Pergo, Armstrong, Mohawk and Dupont - The major laminate floor manufacturers also make and market their own lines of laminate floor cleaner. The upside of buying say Pergo laminate flooring and Pergo laminate floor cleaner is that it takes the guesswork out of buying a cleaning product. You will not have to scan labels for ingredients to determine if the product you are thinking of buying is safe to use on laminate and you will not void your warranty. The downside is cost and availability. These products are typically more expensive than other cleaning products and are not sold everywhere.

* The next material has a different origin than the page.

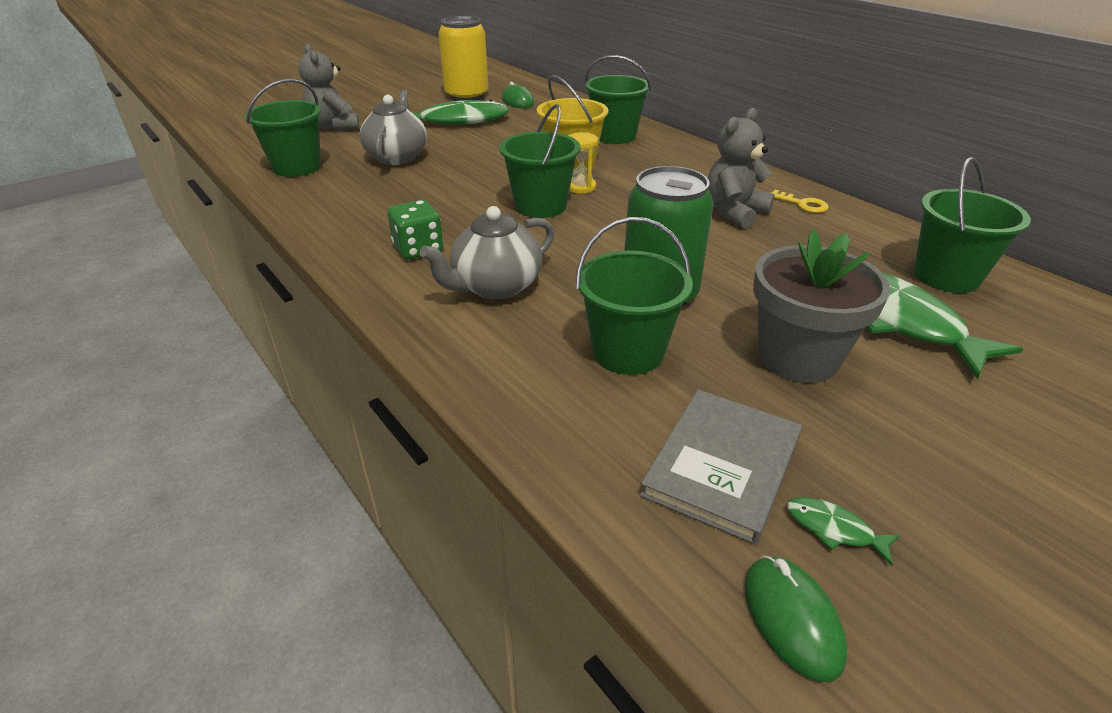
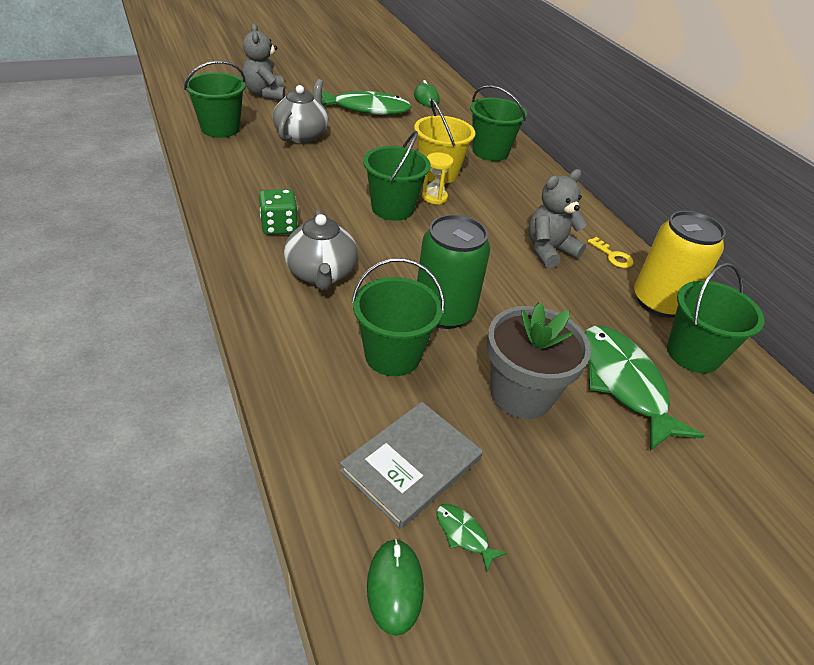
camera: 10 degrees right, 5 degrees up
(466, 95) = (386, 83): yellow can -> yellow can (660, 302)
(495, 286) = (321, 274): grey teapot -> grey teapot turned 75 degrees counterclockwise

Homemade Laminate Floor Cleaner - Homemade laminate floor cleaner recipes usually consist of vinegar or ammonia and water. Some people swear they are just as effective as commercial laminate floor cleaners and that may be true depending on your circumstances. People with children, pets or a lot of traffic might not agree, however. The most obvious benefit of homemade laminate floor cleaner is cost. Using water and widely available, cheap ingredients can save you money over buying a name brand laminate floor cleaner provided that you do not mind experimenting with recipes and your floors end up clean enough for your standards.

Green and Environmentally Friendly Laminate Floor Cleaners - With more attention being paid by homeowners and other consumers to earth friendly products, many green cleaning products are hitting the market. They typically come in recycled packaging and contain biodegradable, non-toxic ingredients. There is, however, no clear definition, industry standard or government regulation that companies must meet in order for their laminate floor cleaner to be considered environmentally friendly. These products also often cost more than products that are not aggressively marketed as earth friendly. If you are looking for a green laminate floor cleaner, you will have to thoroughly examine the ingredients then decide if the product is truly environmentally friendly, worth the cost and effective on your floors.

Maintaining Laminate Floors for the Long Haul

Take care of a laminate floor and it can last twenty years or longer. There are many laminate floor cleaners to choose from, but there is no single best laminate floor cleaner. The best floor cleaner for you may be the one your flooring manufacturer recommends, a homemade one, one that is environmentally friendly, or whatever is on sale and gets the job done without ruining your floor. Beyond sweeping, vacuuming and using the right laminate floor cleaner, there are other easy, common sense ways to maintain laminate flooring. A no shoes in the house rule is a good policy for keeping floors pristine though adhering to it can be tough for guests and family members. Mats and area rugs near doors and entranceways will help to keep dirt and moisture off of your floors. Lift and carry furniture instead of dragging or sliding it across your floors. Attach felt pads to the bottom of furniture legs. With just a little effort and awareness, you can keep your laminate floors looking new for many years.